> Source data
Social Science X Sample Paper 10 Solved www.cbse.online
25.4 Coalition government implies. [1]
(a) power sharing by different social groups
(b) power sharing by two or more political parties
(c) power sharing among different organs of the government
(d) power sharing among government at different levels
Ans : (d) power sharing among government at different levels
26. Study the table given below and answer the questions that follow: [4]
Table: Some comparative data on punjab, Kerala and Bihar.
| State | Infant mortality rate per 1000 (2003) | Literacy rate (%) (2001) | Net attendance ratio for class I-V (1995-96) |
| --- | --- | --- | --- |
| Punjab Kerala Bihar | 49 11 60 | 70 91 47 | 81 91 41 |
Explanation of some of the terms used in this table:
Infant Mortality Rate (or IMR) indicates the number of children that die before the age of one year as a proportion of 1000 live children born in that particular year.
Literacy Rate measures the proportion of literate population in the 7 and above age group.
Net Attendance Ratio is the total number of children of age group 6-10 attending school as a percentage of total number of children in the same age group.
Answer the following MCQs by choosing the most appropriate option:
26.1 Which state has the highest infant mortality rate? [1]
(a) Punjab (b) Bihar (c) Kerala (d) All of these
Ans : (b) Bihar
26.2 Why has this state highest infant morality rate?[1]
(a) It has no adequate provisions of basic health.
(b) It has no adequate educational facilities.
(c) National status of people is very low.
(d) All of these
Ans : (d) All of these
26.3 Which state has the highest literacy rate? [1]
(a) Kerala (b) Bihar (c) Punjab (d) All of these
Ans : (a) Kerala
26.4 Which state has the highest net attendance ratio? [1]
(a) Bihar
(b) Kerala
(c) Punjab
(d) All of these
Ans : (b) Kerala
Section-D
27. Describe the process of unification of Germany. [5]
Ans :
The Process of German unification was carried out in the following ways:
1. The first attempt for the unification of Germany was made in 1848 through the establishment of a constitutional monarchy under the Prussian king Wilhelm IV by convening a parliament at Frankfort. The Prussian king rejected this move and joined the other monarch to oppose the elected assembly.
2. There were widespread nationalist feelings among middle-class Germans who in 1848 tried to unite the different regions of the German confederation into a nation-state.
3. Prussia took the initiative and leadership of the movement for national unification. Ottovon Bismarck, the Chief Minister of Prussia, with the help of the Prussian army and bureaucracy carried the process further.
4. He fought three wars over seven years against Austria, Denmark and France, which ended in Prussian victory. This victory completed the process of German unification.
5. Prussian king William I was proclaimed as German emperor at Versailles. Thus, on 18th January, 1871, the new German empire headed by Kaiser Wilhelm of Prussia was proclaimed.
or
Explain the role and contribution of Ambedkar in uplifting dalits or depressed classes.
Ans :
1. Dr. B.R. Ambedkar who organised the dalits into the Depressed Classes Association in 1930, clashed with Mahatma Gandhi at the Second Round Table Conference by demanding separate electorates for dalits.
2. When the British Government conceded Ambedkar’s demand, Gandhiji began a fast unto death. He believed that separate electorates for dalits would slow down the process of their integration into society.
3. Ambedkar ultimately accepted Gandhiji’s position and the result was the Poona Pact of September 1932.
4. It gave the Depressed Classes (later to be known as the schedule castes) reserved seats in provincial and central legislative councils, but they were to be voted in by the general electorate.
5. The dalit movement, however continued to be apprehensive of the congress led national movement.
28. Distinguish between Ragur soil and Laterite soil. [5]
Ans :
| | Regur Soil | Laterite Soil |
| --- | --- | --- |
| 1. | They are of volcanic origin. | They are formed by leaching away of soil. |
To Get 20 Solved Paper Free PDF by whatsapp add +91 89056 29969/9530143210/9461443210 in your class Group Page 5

> What the task requires
In the listing above, find the line containing "(c) National status of people is very low." and the line containing "4. He fought". Output them and every line between, exactly, and nothing else.

> Solution for this exercise
(c) National status of people is very low.
(d) All of these
Ans : (d) All of these
26.3 Which state has the highest literacy rate? [1]
(a) Kerala (b) Bihar (c) Punjab (d) All of these
Ans : (a) Kerala
26.4 Which state has the highest net attendance ratio? [1]
(a) Bihar
(b) Kerala
(c) Punjab
(d) All of these
Ans : (b) Kerala
Section-D
27. Describe the process of unification of Germany. [5]
Ans :
The Process of German unification was carried out in the following ways:
1. The first attempt for the unification of Germany was made in 1848 through the establishment of a constitutional monarchy under the Prussian king Wilhelm IV by convening a parliament at Frankfort. The Prussian king rejected this move and joined the other monarch to oppose the elected assembly.
2. There were widespread nationalist feelings among middle-class Germans who in 1848 tried to unite the different regions of the German confederation into a nation-state.
3. Prussia took the initiative and leadership of the movement for national unification. Ottovon Bismarck, the Chief Minister of Prussia, with the help of the Prussian army and bureaucracy carried the process further.
4. He fought three wars over seven years against Austria, Denmark and France, which ended in Prussian victory. This victory completed the process of German unification.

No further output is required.